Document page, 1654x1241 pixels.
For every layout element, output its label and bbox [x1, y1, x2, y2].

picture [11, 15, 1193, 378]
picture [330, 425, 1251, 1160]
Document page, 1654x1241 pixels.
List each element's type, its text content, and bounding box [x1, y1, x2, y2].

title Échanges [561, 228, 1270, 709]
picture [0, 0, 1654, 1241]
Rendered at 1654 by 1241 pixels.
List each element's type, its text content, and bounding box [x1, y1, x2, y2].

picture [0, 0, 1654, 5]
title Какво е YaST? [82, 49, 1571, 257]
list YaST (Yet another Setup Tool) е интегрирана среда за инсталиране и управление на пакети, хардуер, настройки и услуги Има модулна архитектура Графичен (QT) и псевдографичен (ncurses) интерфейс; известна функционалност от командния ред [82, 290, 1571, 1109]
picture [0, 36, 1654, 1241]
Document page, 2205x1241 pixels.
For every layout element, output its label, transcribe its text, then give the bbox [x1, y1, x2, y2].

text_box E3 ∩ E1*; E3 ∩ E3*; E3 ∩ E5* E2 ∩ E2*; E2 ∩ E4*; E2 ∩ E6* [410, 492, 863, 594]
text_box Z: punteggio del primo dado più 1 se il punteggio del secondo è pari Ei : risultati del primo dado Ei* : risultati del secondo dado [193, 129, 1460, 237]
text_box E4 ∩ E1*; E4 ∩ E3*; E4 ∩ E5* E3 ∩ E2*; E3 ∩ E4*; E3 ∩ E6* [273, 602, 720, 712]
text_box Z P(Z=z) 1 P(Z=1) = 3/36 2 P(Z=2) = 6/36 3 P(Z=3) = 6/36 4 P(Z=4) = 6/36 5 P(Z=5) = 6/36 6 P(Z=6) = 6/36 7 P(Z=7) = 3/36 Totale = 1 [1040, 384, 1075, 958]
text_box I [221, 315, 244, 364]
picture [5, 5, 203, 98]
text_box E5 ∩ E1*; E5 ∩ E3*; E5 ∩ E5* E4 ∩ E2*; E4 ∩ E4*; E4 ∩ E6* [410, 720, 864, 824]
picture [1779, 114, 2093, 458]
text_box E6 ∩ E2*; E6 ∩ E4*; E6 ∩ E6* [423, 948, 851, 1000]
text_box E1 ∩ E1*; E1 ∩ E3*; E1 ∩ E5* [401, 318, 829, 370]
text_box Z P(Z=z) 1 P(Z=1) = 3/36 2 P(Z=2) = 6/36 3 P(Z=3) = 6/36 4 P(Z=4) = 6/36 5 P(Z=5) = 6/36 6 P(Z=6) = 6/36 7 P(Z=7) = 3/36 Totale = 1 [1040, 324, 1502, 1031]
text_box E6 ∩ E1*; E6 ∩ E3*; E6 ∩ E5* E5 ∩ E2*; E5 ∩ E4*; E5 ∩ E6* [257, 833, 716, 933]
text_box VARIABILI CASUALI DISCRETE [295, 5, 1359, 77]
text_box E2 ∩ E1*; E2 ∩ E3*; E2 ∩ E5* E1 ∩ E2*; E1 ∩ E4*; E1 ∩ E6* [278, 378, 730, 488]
#####
* SHORT EXERCISE
Rewrite all of the records above, swapping "pixels" for "px" wherever it occurs and leaving every other character unchanged.

* SOLVED PROBLEM
Document page, 1654x1241 px.
For every layout element, output its label and bbox [x1, y1, x2, y2].

picture [11, 15, 1193, 378]
picture [330, 425, 1251, 1160]
Document page, 1654x1241 px.
List each element's type, its text content, and bounding box [x1, y1, x2, y2].

title Échanges [561, 228, 1270, 709]
picture [0, 0, 1654, 1241]
Rendered at 1654 by 1241 px.
List each element's type, its text content, and bounding box [x1, y1, x2, y2].

picture [0, 0, 1654, 5]
title Какво е YaST? [82, 49, 1571, 257]
list YaST (Yet another Setup Tool) е интегрирана среда за инсталиране и управление на пакети, хардуер, настройки и услуги Има модулна архитектура Графичен (QT) и псевдографичен (ncurses) интерфейс; известна функционалност от командния ред [82, 290, 1571, 1109]
picture [0, 36, 1654, 1241]
Document page, 2205x1241 px.
For every layout element, output its label, transcribe its text, then give the bbox [x1, y1, x2, y2].

text_box E3 ∩ E1*; E3 ∩ E3*; E3 ∩ E5* E2 ∩ E2*; E2 ∩ E4*; E2 ∩ E6* [410, 492, 863, 594]
text_box Z: punteggio del primo dado più 1 se il punteggio del secondo è pari Ei : risultati del primo dado Ei* : risultati del secondo dado [193, 129, 1460, 237]
text_box E4 ∩ E1*; E4 ∩ E3*; E4 ∩ E5* E3 ∩ E2*; E3 ∩ E4*; E3 ∩ E6* [273, 602, 720, 712]
text_box Z P(Z=z) 1 P(Z=1) = 3/36 2 P(Z=2) = 6/36 3 P(Z=3) = 6/36 4 P(Z=4) = 6/36 5 P(Z=5) = 6/36 6 P(Z=6) = 6/36 7 P(Z=7) = 3/36 Totale = 1 [1040, 384, 1075, 958]
text_box I [221, 315, 244, 364]
picture [5, 5, 203, 98]
text_box E5 ∩ E1*; E5 ∩ E3*; E5 ∩ E5* E4 ∩ E2*; E4 ∩ E4*; E4 ∩ E6* [410, 720, 864, 824]
picture [1779, 114, 2093, 458]
text_box E6 ∩ E2*; E6 ∩ E4*; E6 ∩ E6* [423, 948, 851, 1000]
text_box E1 ∩ E1*; E1 ∩ E3*; E1 ∩ E5* [401, 318, 829, 370]
text_box Z P(Z=z) 1 P(Z=1) = 3/36 2 P(Z=2) = 6/36 3 P(Z=3) = 6/36 4 P(Z=4) = 6/36 5 P(Z=5) = 6/36 6 P(Z=6) = 6/36 7 P(Z=7) = 3/36 Totale = 1 [1040, 324, 1502, 1031]
text_box E6 ∩ E1*; E6 ∩ E3*; E6 ∩ E5* E5 ∩ E2*; E5 ∩ E4*; E5 ∩ E6* [257, 833, 716, 933]
text_box VARIABILI CASUALI DISCRETE [295, 5, 1359, 77]
text_box E2 ∩ E1*; E2 ∩ E3*; E2 ∩ E5* E1 ∩ E2*; E1 ∩ E4*; E1 ∩ E6* [278, 378, 730, 488]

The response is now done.